К ангелу ходят на поклон, с опаской, заискивая. А за глаза сплевывают, чернят, не доверяют его чудесам.
Радуются тихо, когда ангел заражается грязью от местных, вот, говорят, видимо так себе ангелок то, слабенький. И небось не зря его сюда скинули то, значит не так что то с ним. А ангел начинает хереть, покрываться серыми пятнами, кашляет кровью, выплевывает перья свои вместе с силой, мутнеет взглядом. К нему начинают тянуться, сочувствовать, помогать и поддерживать. Чо уж, совсем как наш. Ангел травится еще больше от еды местных, перестает видеть, чувствовать запахи, почти умирает, ходит как не живой. А как помрет - так что ж, святым новым в церковь намалюют и повесят.
- Страшно. - он закрывает глаза, потом смотрит с печалью - они меня женить хотели.
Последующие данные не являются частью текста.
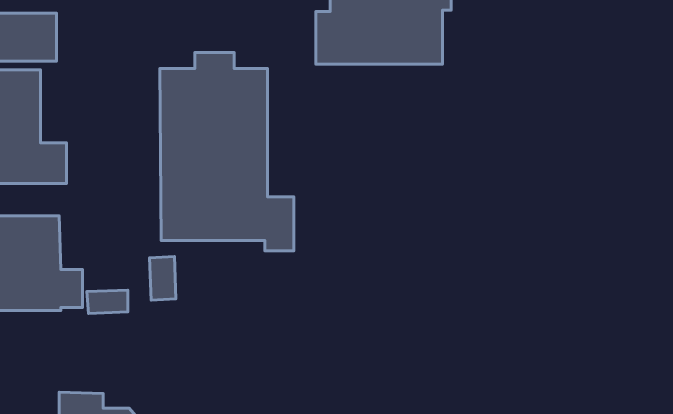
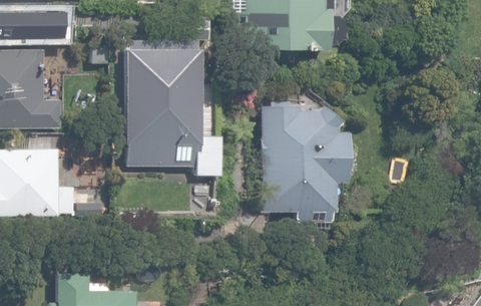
building: none -> [263,100,342,221]

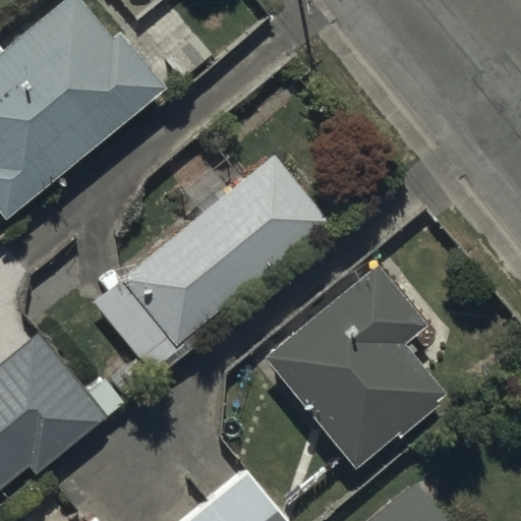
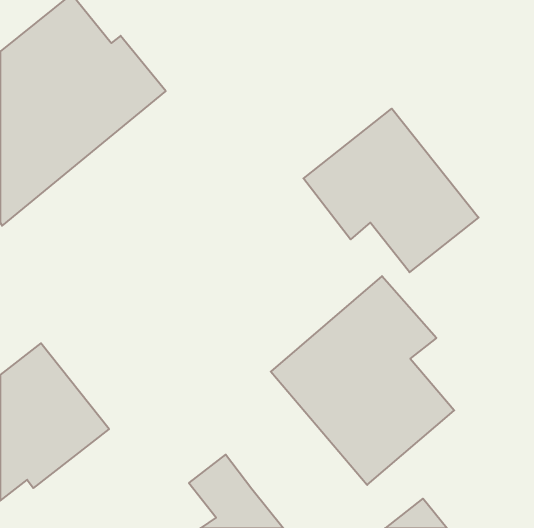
building: none -> [303,109,479,272]
building: [93,156,328,377] -> none

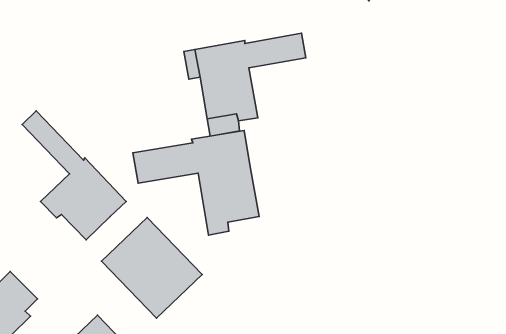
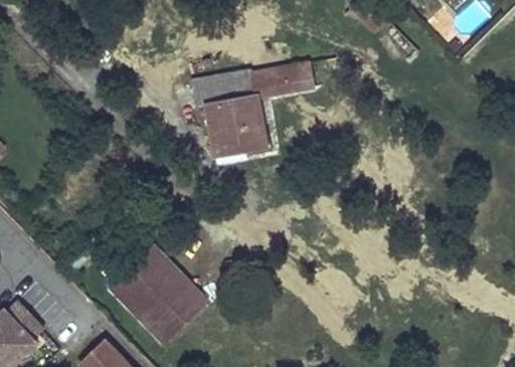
building: [22,111,126,240] -> none
building: [133,130,259,235] -> none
Думали что я не серьезно, или что их стесняюсь, или что обидеть хочу. А мне зачем?
- Да я тоже от женитьбы бегаю, понимаю. - поправляю на плечах кафтан - и не ем порой ничего кроме рыбьего смеха, сплю неделями, уезжаю куда нибудь к черту на рога, не разговариваю ни с кем месяцами. - потом усмехаюсь - Ну не к черту, шучу.
- Шутишь, и при этом не шутишь. Кто ты?
- Не знаю, человек? Барин вот здесь.
- Когда ничем иным не занят?
- Можно и так сказать.
Смотрим друг на друга, потом он пожимает плечами и волосы как будто золотыми кольцами вьются, а кожа светится.
- Это меня тоже удивило. Что они спрашивают. Как меня зовут, откуда я, чей буду, кто по ремеслу.
- Оценивают, насколько ты опасен. Как звери.
- Так люди же.
Я хмыкаю.
- И ты среди них. А рядом с тобой по другому, спокойно, и дома тихо, падалью не пахнет, свежо как на озере в котором облака плывут. Вопросов не спрашиваешь.
Стало мне отчего то одиноко, милый мой друг, Натан свет Николаевич, грустно, потянуло холодом по нутру. Ощутил я себя кем - то вроде этого ссыльного ангела. Жить по людски не живу, не жру, не прикасаюсь к местным женщинам, одергиваю руки от попыток дотронутся, тошно мне от жизни в быту, от определенности и тихого семейного угасания. Смерть мне от такой жизни.
Приехали б вы что ли, наведались, ангел этот у меня пока живет, ему дальше поместья выходить в ближайшие пол года никак нельзя, сгорит что тот упырь от святой земли и ладана. Распили бы змеиной крови напополам с живицей, поговорили о том, как там на небесах, сыграли бы в новую игру на костях, с Японии привезенной. От нее, говорят, мятежные души неприкаянные успокаивпются. А мне того и надо.